Case Study
Amelia is a 68 years old woman who was brought in to ED by her neighbour. Amelia awoke this morning at 0600 hours with a 5/10 headache. At 0700 she called their neighbour and asked her to take her to hospital as she began to feel weak and her headache increased to 7/10. Upon arrival to ED one side of her face began to “feel strange”.
Amelia has a past medical history of Atrial fibrillation (AF), hypertension (HT) and dyslipidaemia which she manages with Apixaban 2.5mg BD, Sotolol 80mg daily, Amlodipine 5mg daily, Irbesartan/hydrochlorothiazide 300/25mg daily, Rosuvastatin 10mg daily.

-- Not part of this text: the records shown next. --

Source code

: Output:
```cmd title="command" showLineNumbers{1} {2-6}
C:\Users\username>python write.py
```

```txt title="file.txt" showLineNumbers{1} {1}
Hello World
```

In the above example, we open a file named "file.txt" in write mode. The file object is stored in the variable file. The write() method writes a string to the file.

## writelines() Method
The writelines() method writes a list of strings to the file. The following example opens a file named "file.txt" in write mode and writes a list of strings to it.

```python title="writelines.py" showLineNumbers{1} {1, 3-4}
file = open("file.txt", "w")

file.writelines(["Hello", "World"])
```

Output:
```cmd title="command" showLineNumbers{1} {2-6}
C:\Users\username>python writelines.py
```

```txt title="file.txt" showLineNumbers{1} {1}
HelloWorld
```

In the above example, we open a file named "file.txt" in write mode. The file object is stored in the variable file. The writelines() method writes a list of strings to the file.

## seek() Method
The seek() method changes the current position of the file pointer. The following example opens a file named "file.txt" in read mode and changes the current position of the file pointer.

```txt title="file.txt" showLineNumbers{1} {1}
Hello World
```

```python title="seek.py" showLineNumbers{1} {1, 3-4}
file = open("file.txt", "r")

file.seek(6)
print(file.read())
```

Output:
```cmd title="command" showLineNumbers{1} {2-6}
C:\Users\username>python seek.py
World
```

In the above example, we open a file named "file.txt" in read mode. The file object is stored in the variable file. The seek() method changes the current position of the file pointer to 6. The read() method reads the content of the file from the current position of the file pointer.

Amelia used to smoke 20 cigarettes/day but states she quit 5 years ago.
When she was brought in to ED, she told staff that she did not take her medications this morning as she was too distracted by her increasing headache.
You are assigned to care for Amelia. As you are about to enter her room, you overhear Amelia crying to her neighbour, explaining that she is worried as her mother had died of an ischemic stroke and had similar symptoms leading up to the event.

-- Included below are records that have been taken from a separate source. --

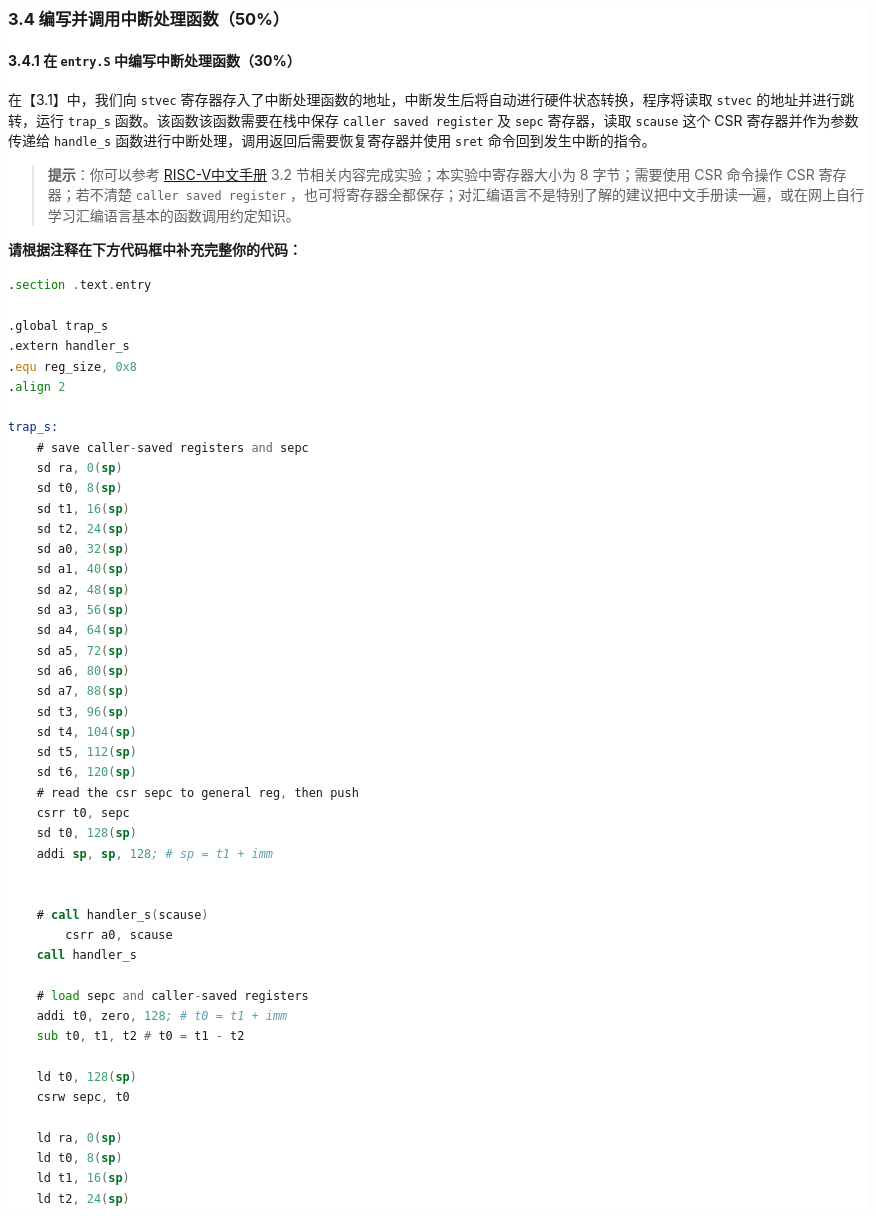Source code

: ### 3.4 编写并调用中断处理函数（50%）

#### 3.4.1 在 `entry.S` 中编写中断处理函数（30%）


在【3.1】中，我们向 `stvec` 寄存器存入了中断处理函数的地址，中断发生后将自动进行硬件状态转换，程序将读取 `stvec` 的地址并进行跳转，运行 `trap_s` 函数。该函数该函数需要在栈中保存 `caller saved register` 及 `sepc` 寄存器，读取 `scause` 这个 CSR 寄存器并作为参数传递给 `handle_s` 函数进行中断处理，调用返回后需要恢复寄存器并使用 `sret` 命令回到发生中断的指令。


> **提示**：你可以参考 [RISC-V中文手册](https://www.yuque.com/imm/XlE5Gl4VFTeHBxfAeUwUXA%3D%3D%7Ceq21wbOJYMaU%2BSwn87A5xTj8A6RrThodjzKMrnJRLDFJVQKSJ2nqQDYAWOiHBWWZqSVEOdpLf%2FWQOhlGuXDlLw%3D%3D?x-yuque-pt-cb=&x-yuque-pt-expires=1662886493767&x-yuque-pt-id=57390&x-yuque-pt-signature=Vkdo5QBS7YAuZzbmTF%2F32zKnp1Y%3D) 3.2 节相关内容完成实验；本实验中寄存器大小为 8 字节；需要使用 CSR 命令操作 CSR 寄存器；若不清楚 `caller saved register` ，也可将寄存器全都保存；对汇编语言不是特别了解的建议把中文手册读一遍，或在网上自行学习汇编语言基本的函数调用约定知识。

**请根据注释在下方代码框中补充完整你的代码：**


```asm
.section .text.entry

.global trap_s
.extern handler_s
.equ reg_size, 0x8
.align 2

trap_s:
	# save caller-saved registers and sepc
    sd ra, 0(sp)
    sd t0, 8(sp)
    sd t1, 16(sp)
    sd t2, 24(sp)
    sd a0, 32(sp)
    sd a1, 40(sp)
    sd a2, 48(sp)
    sd a3, 56(sp)
    sd a4, 64(sp)
    sd a5, 72(sp)
    sd a6, 80(sp)
    sd a7, 88(sp)
    sd t3, 96(sp)
    sd t4, 104(sp)
    sd t5, 112(sp)
    sd t6, 120(sp)
    # read the csr sepc to general reg, then push
    csrr t0, sepc
    sd t0, 128(sp)
    addi sp, sp, 128; # sp = t1 + imm
    
    
	# call handler_s(scause)
		csrr a0, scause
    call handler_s

	# load sepc and caller-saved registers
    addi t0, zero, 128; # t0 = t1 + imm
    sub t0, t1, t2 # t0 = t1 - t2

    ld t0, 128(sp)
    csrw sepc, t0

    ld ra, 0(sp)
    ld t0, 8(sp)
    ld t1, 16(sp)
    ld t2, 24(sp)
```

You will need to consider the patient situation, identify normal and abnormal cues and identify at least three highest priority nursing problem. For the nursing problem you consider the highest priority you will need to:
- Establish at least 3 goals using the SMART acronym.

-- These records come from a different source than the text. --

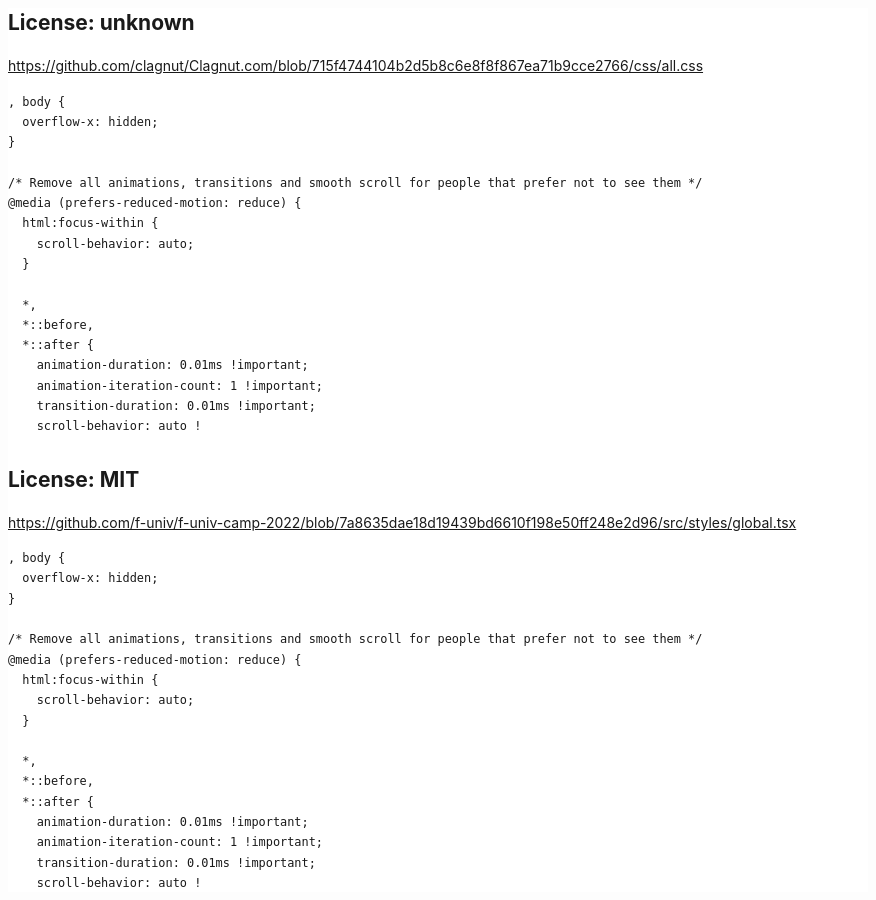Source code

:
## License: unknown
https://github.com/clagnut/Clagnut.com/blob/715f4744104b2d5b8c6e8f8f867ea71b9cce2766/css/all.css

```
, body {
  overflow-x: hidden;
}

/* Remove all animations, transitions and smooth scroll for people that prefer not to see them */
@media (prefers-reduced-motion: reduce) {
  html:focus-within {
    scroll-behavior: auto;
  }
  
  *,
  *::before,
  *::after {
    animation-duration: 0.01ms !important;
    animation-iteration-count: 1 !important;
    transition-duration: 0.01ms !important;
    scroll-behavior: auto !
```


## License: MIT
https://github.com/f-univ/f-univ-camp-2022/blob/7a8635dae18d19439bd6610f198e50ff248e2d96/src/styles/global.tsx

```
, body {
  overflow-x: hidden;
}

/* Remove all animations, transitions and smooth scroll for people that prefer not to see them */
@media (prefers-reduced-motion: reduce) {
  html:focus-within {
    scroll-behavior: auto;
  }
  
  *,
  *::before,
  *::after {
    animation-duration: 0.01ms !important;
    animation-iteration-count: 1 !important;
    transition-duration: 0.01ms !important;
    scroll-behavior: auto !
```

- Devise at least 6 holistic nursing actions in order of priority and specify if it is a dependent or independent nursing action. You must consider the medical, pharmacological, social and educational requirements of the patient.
- Provide a rationale which associates pathophysiological and psychosocial principles with each selected nursing action
- Describe how you would evaluate the effectiveness of the care provided (i.e. how will you know that your actions were beneficial to the patient?)